• [Work instruction]
Please transcribe the source text of each record below without any changes, leaving the pictures out of your answer.

(Records from a data collection)
++++

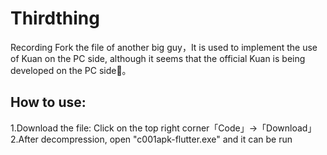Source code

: # Thirdthing
Recording
Fork the file of another big guy，It is used to implement the use of Kuan on the PC side, although it seems that the official Kuan is being developed on the PC side🤣。
## How to use:
1.Download the file: Click on the top right corner「Code」→「Download」
2.After decompression, open "c001apk-flutter.exe" and it can be run
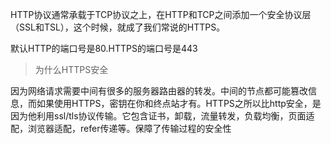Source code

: HTTP协议通常承载于TCP协议之上，在HTTP和TCP之间添加一个安全协议层（SSL和TSL），这个时候，就成了我们常说的HTTPS。

默认HTTP的端口号是80.HTTPS的端口号是443

> 为什么HTTPS安全

因为网络请求需要中间有很多的服务器路由器的转发。中间的节点都可能篡改信息，而如果使用HTTPS，密钥在你和终点站才有。HTTPS之所以比http安全，是因为他利用ssl/tls协议传输。它包含证书，卸载，流量转发，负载均衡，页面适配，浏览器适配，refer传递等。保障了传输过程的安全性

++++

• [Written solution]
Source code

: # Thirdthing
Recording
Fork the file of another big guy，It is used to implement the use of Kuan on the PC side, although it seems that the official Kuan is being developed on the PC side🤣。
## How to use:
1.Download the file: Click on the top right corner「Code」→「Download」
2.After decompression, open "c001apk-flutter.exe" and it can be run
Source code

: HTTP协议通常承载于TCP协议之上，在HTTP和TCP之间添加一个安全协议层（SSL和TSL），这个时候，就成了我们常说的HTTPS。

默认HTTP的端口号是80.HTTPS的端口号是443

> 为什么HTTPS安全

因为网络请求需要中间有很多的服务器路由器的转发。中间的节点都可能篡改信息，而如果使用HTTPS，密钥在你和终点站才有。HTTPS之所以比http安全，是因为他利用ssl/tls协议传输。它包含证书，卸载，流量转发，负载均衡，页面适配，浏览器适配，refer传递等。保障了传输过程的安全性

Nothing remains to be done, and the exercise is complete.